For waking students up in a practical,try making them think hard about how to set up an experiment (or get nil points for the prac), or in a demo slip in a ringer (a specimen that is a complete fraud) with bonus marks for working out which it is.

12:06 PM  
Blogger GrrlScientist said...

RD; thanks for your comment. I am actually frustrated with this teaching gig (I am sure you can tell, I am not exactly keeping my feelings secret in this essay). I don't think this school wants students to teach at all; instead, from what I see and hear around me, they want to maintain an atmosphere of barely concealed hostility to exist between the faculty and the students. I find that revolting and, if I was a student at my little college, I'd be inspired to revolt.

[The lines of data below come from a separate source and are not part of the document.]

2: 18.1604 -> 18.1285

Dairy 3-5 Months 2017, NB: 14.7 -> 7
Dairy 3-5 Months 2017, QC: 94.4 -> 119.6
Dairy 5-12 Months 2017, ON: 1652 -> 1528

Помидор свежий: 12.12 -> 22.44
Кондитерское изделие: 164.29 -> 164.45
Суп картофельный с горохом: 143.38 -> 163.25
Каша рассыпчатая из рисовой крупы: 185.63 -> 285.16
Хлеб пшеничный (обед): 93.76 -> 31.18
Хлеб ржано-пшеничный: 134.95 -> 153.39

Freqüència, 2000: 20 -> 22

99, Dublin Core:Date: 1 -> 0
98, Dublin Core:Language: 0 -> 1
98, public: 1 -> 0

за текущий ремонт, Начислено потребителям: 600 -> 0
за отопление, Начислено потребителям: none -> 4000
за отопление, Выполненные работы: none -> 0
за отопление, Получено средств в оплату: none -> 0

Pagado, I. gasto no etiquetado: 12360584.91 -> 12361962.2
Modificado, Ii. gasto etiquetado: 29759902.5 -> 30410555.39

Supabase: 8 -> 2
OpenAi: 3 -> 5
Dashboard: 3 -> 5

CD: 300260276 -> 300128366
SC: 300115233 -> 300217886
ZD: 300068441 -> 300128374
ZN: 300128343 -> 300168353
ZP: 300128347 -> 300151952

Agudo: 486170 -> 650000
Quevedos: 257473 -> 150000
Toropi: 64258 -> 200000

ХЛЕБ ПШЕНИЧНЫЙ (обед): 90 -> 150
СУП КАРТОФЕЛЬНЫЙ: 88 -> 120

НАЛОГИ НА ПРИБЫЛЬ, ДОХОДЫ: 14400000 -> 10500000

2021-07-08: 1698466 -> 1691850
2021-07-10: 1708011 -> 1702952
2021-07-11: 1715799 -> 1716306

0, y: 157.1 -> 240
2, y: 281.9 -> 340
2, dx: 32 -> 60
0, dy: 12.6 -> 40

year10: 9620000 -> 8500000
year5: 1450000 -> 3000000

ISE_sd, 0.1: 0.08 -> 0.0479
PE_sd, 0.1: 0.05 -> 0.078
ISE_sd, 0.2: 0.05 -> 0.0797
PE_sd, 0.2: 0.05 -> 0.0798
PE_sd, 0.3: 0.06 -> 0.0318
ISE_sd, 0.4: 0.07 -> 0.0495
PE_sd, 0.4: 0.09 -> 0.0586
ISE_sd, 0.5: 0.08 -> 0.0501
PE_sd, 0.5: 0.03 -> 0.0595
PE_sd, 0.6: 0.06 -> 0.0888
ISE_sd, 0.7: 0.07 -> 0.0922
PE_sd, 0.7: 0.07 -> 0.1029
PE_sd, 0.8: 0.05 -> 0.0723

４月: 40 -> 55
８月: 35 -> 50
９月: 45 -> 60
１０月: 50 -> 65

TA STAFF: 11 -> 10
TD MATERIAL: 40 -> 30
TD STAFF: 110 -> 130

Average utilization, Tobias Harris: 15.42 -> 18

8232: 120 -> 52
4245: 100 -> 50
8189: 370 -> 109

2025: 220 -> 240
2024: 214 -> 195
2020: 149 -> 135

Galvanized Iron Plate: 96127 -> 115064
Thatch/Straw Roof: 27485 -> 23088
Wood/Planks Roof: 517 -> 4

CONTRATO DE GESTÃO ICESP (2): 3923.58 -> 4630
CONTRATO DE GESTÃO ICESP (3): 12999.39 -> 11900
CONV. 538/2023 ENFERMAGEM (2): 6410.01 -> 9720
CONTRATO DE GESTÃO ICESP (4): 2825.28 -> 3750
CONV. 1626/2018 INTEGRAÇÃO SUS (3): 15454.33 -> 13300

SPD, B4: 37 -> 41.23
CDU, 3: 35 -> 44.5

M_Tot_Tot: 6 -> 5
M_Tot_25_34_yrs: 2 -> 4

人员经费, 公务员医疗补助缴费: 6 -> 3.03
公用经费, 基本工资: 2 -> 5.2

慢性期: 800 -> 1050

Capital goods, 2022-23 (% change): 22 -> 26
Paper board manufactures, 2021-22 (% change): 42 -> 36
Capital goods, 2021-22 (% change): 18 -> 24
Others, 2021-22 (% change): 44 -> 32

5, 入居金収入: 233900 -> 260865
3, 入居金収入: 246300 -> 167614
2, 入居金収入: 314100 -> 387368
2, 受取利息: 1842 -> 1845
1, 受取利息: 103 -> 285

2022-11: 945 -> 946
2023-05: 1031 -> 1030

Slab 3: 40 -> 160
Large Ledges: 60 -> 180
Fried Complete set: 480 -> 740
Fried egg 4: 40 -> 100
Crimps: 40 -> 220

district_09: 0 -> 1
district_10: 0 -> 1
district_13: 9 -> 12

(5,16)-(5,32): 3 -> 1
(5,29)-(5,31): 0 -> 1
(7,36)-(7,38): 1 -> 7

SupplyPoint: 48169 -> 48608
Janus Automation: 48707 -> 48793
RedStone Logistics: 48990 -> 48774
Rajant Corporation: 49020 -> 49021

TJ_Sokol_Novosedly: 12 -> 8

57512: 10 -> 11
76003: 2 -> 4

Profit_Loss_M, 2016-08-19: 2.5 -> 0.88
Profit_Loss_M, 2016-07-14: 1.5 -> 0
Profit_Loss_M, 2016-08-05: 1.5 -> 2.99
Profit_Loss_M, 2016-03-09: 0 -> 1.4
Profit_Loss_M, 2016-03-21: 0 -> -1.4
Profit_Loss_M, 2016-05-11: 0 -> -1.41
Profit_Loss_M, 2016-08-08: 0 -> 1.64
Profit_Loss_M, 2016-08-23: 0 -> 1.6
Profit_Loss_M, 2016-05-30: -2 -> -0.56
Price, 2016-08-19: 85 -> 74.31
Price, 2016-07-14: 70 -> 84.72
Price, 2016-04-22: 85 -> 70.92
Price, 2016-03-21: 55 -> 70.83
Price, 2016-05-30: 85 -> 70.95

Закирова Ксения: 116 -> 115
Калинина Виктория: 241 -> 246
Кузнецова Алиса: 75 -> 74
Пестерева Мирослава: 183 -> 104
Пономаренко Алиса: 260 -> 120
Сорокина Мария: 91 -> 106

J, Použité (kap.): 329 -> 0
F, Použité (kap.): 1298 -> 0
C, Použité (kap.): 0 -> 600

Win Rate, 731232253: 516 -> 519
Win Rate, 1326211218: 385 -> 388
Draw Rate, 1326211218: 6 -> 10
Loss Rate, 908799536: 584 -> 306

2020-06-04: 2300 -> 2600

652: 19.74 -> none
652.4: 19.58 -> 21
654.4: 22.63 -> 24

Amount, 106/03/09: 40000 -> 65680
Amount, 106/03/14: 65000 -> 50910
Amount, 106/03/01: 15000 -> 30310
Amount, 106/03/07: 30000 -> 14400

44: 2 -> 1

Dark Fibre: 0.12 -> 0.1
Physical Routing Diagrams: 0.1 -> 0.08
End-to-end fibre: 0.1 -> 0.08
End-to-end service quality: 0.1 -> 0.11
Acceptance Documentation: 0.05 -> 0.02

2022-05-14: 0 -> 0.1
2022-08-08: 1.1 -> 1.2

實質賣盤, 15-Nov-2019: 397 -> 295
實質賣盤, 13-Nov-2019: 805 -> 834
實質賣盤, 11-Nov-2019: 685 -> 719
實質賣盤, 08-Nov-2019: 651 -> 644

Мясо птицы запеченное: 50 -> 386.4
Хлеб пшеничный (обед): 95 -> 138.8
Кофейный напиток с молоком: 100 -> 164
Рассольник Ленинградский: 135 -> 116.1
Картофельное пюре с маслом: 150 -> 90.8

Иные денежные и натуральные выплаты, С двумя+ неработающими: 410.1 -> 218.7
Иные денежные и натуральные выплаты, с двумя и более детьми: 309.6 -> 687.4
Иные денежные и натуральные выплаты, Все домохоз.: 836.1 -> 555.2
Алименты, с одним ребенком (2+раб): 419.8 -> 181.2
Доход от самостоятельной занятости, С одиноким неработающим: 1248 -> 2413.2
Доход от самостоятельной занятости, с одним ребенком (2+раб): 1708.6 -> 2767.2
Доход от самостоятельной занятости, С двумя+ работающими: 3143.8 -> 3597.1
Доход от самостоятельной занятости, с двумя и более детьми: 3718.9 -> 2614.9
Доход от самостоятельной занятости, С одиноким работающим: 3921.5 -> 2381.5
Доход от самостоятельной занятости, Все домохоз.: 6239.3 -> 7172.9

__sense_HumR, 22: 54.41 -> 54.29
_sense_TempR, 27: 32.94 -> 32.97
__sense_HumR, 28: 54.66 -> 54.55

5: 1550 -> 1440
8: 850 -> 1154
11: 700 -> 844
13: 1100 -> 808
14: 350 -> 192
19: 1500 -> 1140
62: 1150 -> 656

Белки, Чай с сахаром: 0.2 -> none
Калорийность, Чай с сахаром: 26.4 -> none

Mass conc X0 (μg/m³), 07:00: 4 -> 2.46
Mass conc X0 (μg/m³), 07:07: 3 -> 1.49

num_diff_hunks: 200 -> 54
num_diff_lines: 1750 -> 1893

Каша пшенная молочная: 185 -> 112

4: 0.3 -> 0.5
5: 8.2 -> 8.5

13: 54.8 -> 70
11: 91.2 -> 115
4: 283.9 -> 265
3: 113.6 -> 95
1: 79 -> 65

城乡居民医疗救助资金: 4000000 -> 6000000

Anonymous; thanks for the tip. I'll apply for the position when I find it.

Joe; thanks. Some of my students really love me, but there are a few who are hellions -- who don't care and don't want to be around anyone who does care. Why don't they care? I have no idea, but I suspect they don't want to be shaken from their complacent little world view where they are not required to think for themselves and where everything is taken care of for them.

Joel the Bowerbird; thanks. I agree; this is true for most students (but not all).

Dr. Dan H; you'd think that the UK would just look at what is happening to the USA's educational system; we already tried that experiment and it didn't work! But alas, I suspect that providing students with a real education is not the goal; our society is becoming more hierarchical (rather than less), based on who one's family is and how much money they have. Educational opportunities appear to reflect and often intensify this social sorting.